Sunday, September 19, 2021

1971@50: THE SEVEN MINUTES

A young clerk at a bookshop gets stung by detectives for selling obscene material. D.A. gets on to a hotshot lawyer and they work out a deal where everybody wins. Then the D.A. is courted by local political heavyweights who want to make an example of the book and raise their electoral profile. And then a savage rape occurs, implicating the son of one of the political shakers and the book is in the crosshairs and the deal is off the table. Hotshot is compelled by the social injustice and gets his slingshot ready for the stage entrance of Goliath.

This courtroom procedural has a few things on its plate that speak to its time. On the surface it's about the place of putting literature on trial like the titles it namechecks like Lady Chatterly's Lover or Tropic of Cancer. Just under that, though, is the suggestion that political pursuits can veil themselves in morality and, given enough clout, can steer a show trial like a speedboat. And through all of this is the intriguing pursuit of the author of the novel (which shares its title with the film) who committed suicide thirty years before.

All of that and it still manages to look and feel like a colour ad from a contemporary magazine, a kind of post-Manson Rennaisance man who dressed well and smoked the best and earned the love of the babe on his arm while leaning on the bonnet of the sleekest car available. Wayne Maunder as lawyer Mike Barrett makes that figure talk and move and care. It might sound sarcastic written out but there is a real gravity to his quest to prevent the damage of the sinister conservatives. While the steamy sexuality of his relationship with his fiance (seen while he is taking the call about the case in the beginning) has the sense of a living men's magazine, his later courtship of Maggie Russell feels accidental and so more genuine. You don't just want his case to be won you want him to win ... at all of life.
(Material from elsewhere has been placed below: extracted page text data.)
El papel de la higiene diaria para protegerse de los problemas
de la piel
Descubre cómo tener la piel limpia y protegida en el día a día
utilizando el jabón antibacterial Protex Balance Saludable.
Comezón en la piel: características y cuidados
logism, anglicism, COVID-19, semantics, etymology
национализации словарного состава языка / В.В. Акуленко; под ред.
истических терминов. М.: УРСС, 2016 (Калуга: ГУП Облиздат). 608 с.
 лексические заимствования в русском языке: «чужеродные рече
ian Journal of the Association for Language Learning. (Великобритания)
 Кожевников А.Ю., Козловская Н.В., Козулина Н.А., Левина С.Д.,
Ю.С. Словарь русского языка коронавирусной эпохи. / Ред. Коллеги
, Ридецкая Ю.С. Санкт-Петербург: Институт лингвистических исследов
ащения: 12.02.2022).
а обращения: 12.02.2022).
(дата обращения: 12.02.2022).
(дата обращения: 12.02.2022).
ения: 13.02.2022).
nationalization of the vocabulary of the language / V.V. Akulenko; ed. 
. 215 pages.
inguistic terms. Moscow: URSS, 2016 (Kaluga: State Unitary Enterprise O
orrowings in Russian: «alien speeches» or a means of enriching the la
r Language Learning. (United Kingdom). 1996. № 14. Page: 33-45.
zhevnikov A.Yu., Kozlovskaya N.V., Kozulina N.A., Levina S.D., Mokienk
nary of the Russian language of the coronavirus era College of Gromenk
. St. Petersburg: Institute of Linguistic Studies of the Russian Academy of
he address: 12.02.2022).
This is a Russ Meyer film which might have you imagining a clipshow of buxom nudity and exploitation but you might find yourself pleasantly surprised (or crestfallen) at seeing the film, after that phone call/sex scene, suddenly sober up and get to work. The rape and goading Wolfman Jack montage soon after begins salacious but quickly turns intentionally sickening, outrunning any preconceptions we might have about Russ's old tricks. If there is a fault here it is that the earnestness of the good or the naturally moral is played a little too dryly, as though the early sauciness needed an equal and opposite balance. It can get like the letters page of an old issue of Playboy that might run a goofy one about drugs next to a stark one about Vietnam. The courtroom tactic Barrett tries of extracting the word "fucking" from the coyness of a witness has the feel of the elder lords of liberalism scoring a touchdown.
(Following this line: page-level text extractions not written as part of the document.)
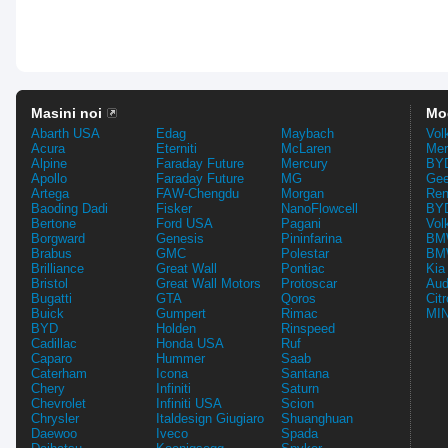
Masini noi
Mo
Abarth USA
Edag
Maybach
Vol
Acura
Eterniti
McLaren
Mer
Alpine
Faraday Future
Mercury
BYD
Apollo
Faraday Future
MG
Gee
Artega
FAW-Chengdu
Morgan
Ren
Baoding Dadi
Fisker
NanoFlowcell
BYD
Bertone
Ford USA
Pagani
Vol
Borgward
Genesis
Pininfarina
BMW
Brabus
GMC
Polestar
BMW
Brilliance
Great Wall
Pontiac
Kia
Bristol
Great Wall Motors
Protoscar
Aud
Bugatti
GTA
Qoros
Cit
Buick
Gumpert
Rimac
MIN
BYD
Holden
Rinspeed
Cadillac
Honda USA
Ruf
Caparo
Hummer
Saab
Caterham
Icona
Santana
Chery
Infiniti
Saturn
Chevrolet
Infiniti USA
Scion
Chrysler
Italdesign Giugiaro
Shuanghuan
Daewoo
Iveco
Spada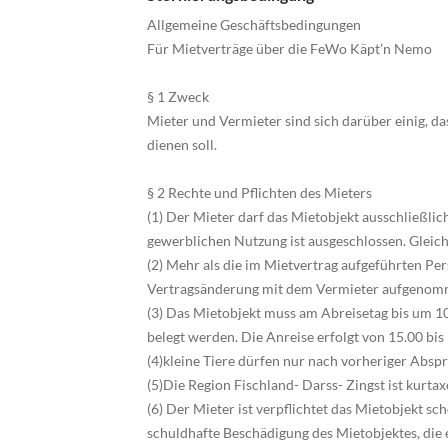
Allgemeine Geschäftsbedingungen
Für Mietverträge über die FeWo Käpt’n Nemo
§ 1 Zweck
Mieter und Vermieter sind sich darüber einig, d
dienen soll.
§ 2 Rechte und Pflichten des Mieters
(1) Der Mieter darf das Mietobjekt ausschließlic
gewerblichen Nutzung ist ausgeschlossen. Gleich
(2) Mehr als die im Mietvertrag aufgeführten P
Vertragsänderung mit dem Vermieter aufgenom
(3) Das Mietobjekt muss am Abreisetag bis um 10
belegt werden. Die Anreise erfolgt von 15.00 bis
(4)kleine Tiere dürfen nur nach vorheriger Abs
(5)Die Region Fischland- Darss- Zingst ist kurtax
(6) Der Mieter ist verpflichtet das Mietobjekt sc
schuldhafte Beschädigung des Mietobjektes, die 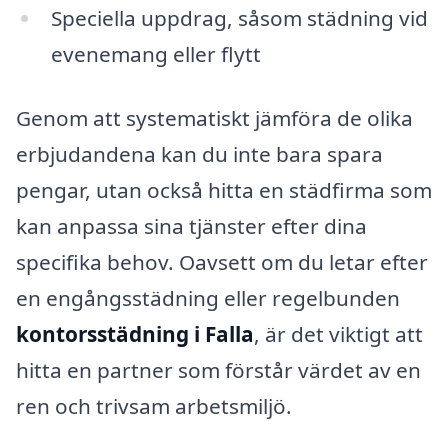
Speciella uppdrag, såsom städning vid
evenemang eller flytt
Genom att systematiskt jämföra de olika
erbjudandena kan du inte bara spara
pengar, utan också hitta en städfirma som
kan anpassa sina tjänster efter dina
specifika behov. Oavsett om du letar efter
en engångsstädning eller regelbunden
kontorsstädning i Falla
, är det viktigt att
hitta en partner som förstår värdet av en
ren och trivsam arbetsmiljö.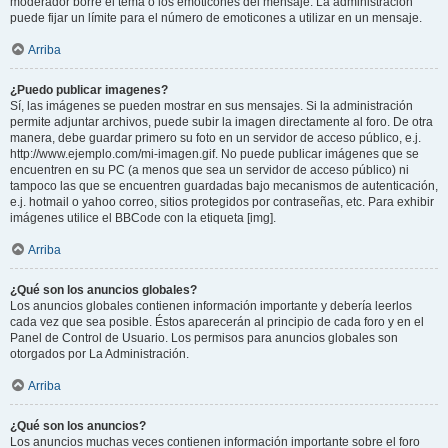
moderador borre el tema o los emoticones del mensaje. La administración
puede fijar un límite para el número de emoticones a utilizar en un mensaje.
Arriba
¿Puedo publicar imagenes?
Sí, las imágenes se pueden mostrar en sus mensajes. Si la administración
permite adjuntar archivos, puede subir la imagen directamente al foro. De otra
manera, debe guardar primero su foto en un servidor de acceso público, e.j.
http://www.ejemplo.com/mi-imagen.gif. No puede publicar imágenes que se
encuentren en su PC (a menos que sea un servidor de acceso público) ni
tampoco las que se encuentren guardadas bajo mecanismos de autenticación,
e.j. hotmail o yahoo correo, sitios protegidos por contraseñas, etc. Para exhibir
imágenes utilice el BBCode con la etiqueta [img].
Arriba
¿Qué son los anuncios globales?
Los anuncios globales contienen información importante y debería leerlos
cada vez que sea posible. Éstos aparecerán al principio de cada foro y en el
Panel de Control de Usuario. Los permisos para anuncios globales son
otorgados por La Administración.
Arriba
¿Qué son los anuncios?
Los anuncios muchas veces contienen información importante sobre el foro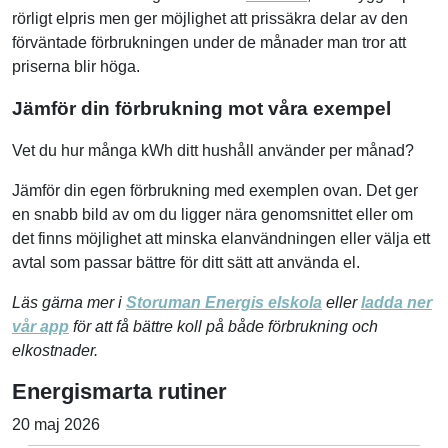
rörligt elpris men ger möjlighet att prissäkra delar av den
förväntade förbrukningen under de månader man tror att
priserna blir höga.
Jämför din förbrukning mot våra exempel
Vet du hur många kWh ditt hushåll använder per månad?
Jämför din egen förbrukning med exemplen ovan. Det ger
en snabb bild av om du ligger nära genomsnittet eller om
det finns möjlighet att minska elanvändningen eller välja ett
avtal som passar bättre för ditt sätt att använda el.
Läs gärna mer i
Storuman Energis elskola
eller
ladda ner
vår app
för att få bättre koll på både förbrukning och
elkostnader.
Energismarta rutiner
20 maj 2026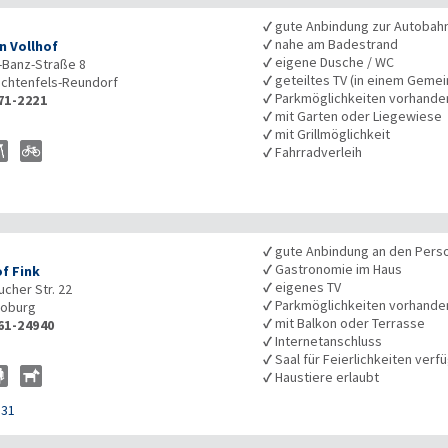
✓
gute Anbindung zur Autobah
✓
nahe am Badestrand
n Vollhof
✓
eigene Dusche / WC
-Banz-Straße 8
✓
geteiltes TV (in einem Geme
ichtenfels-Reundorf
✓
Parkmöglichkeiten vorhande
71-2221
✓
mit Garten oder Liegewiese
✓
mit Grillmöglichkeit
✓
Fahrradverleih
✓
gute Anbindung an den Pers
✓
Gastronomie im Haus
f Fink
✓
eigenes TV
ucher Str. 22
✓
Parkmöglichkeiten vorhande
oburg
✓
mit Balkon oder Terrasse
61-24940
✓
Internetanschluss
✓
Saal für Feierlichkeiten verf
✓
Haustiere erlaubt
131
I was hanging out to do this one for this series as it has a personal appeal for me. When I was a kid and joined the family in trips to the drive-in I saw the trailer for this movie. It mostly consisted of characters speaking the title in a snarl, including a clip from a quite poignant scene of one man assaulting Barrett for defending the book. I was completely intrigued. The title (which is explained in the end credits) posed a real mystery. A short space of time was revving people up so much they came to blows? What could the Seven Minutes be about? It bugged me but the movie was way out of the range of the kid that I was (though I think I would have enjoyed the trial) and I had no way of finding out what it was about. Later, as a media student with more resources at my disposal, I saw the Rus Meyer by line and left it where it was. It was only in the past few months, compiling a list of films released in 1971 that I saw it and said out loud: Bingo!
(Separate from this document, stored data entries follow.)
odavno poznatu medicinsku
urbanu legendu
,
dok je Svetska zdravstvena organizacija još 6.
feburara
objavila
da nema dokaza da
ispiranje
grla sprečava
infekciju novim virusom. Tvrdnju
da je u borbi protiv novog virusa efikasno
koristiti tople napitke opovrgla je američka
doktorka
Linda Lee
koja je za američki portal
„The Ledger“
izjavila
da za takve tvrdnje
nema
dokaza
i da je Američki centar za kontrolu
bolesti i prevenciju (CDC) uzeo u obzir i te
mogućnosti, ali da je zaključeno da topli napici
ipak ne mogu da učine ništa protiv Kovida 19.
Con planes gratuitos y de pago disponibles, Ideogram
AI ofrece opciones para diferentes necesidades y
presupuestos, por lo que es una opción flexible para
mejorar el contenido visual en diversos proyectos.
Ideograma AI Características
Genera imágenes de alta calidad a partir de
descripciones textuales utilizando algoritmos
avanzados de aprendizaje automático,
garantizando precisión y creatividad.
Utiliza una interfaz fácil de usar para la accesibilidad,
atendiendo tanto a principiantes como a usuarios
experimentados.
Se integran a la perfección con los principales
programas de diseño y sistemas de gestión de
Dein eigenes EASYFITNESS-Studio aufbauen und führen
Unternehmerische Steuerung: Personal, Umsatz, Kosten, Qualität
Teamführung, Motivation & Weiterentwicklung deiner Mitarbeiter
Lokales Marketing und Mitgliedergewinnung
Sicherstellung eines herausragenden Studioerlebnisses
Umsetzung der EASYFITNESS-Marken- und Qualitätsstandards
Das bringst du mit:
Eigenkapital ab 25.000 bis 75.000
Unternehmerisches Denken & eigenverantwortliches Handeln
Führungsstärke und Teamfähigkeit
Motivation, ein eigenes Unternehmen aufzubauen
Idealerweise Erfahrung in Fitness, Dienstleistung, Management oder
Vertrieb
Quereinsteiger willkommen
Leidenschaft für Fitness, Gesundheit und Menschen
So, I was ready for trash and happy to sit through it if only for the pleasure of writing something snide and self-delighting. I did not expect the seriousness that I found nor the colour-blind casting nor the complexity of the women's roles. Even the lightly archaic solemnity of the cause was acceptable. And why not? This piece about bad politics and genuine decency, played with such appealing verve, gave me the kind of slap in the face I might have expected from being a touch too cheeky at a university party, a gentle affectionate pat that yet says: watch it.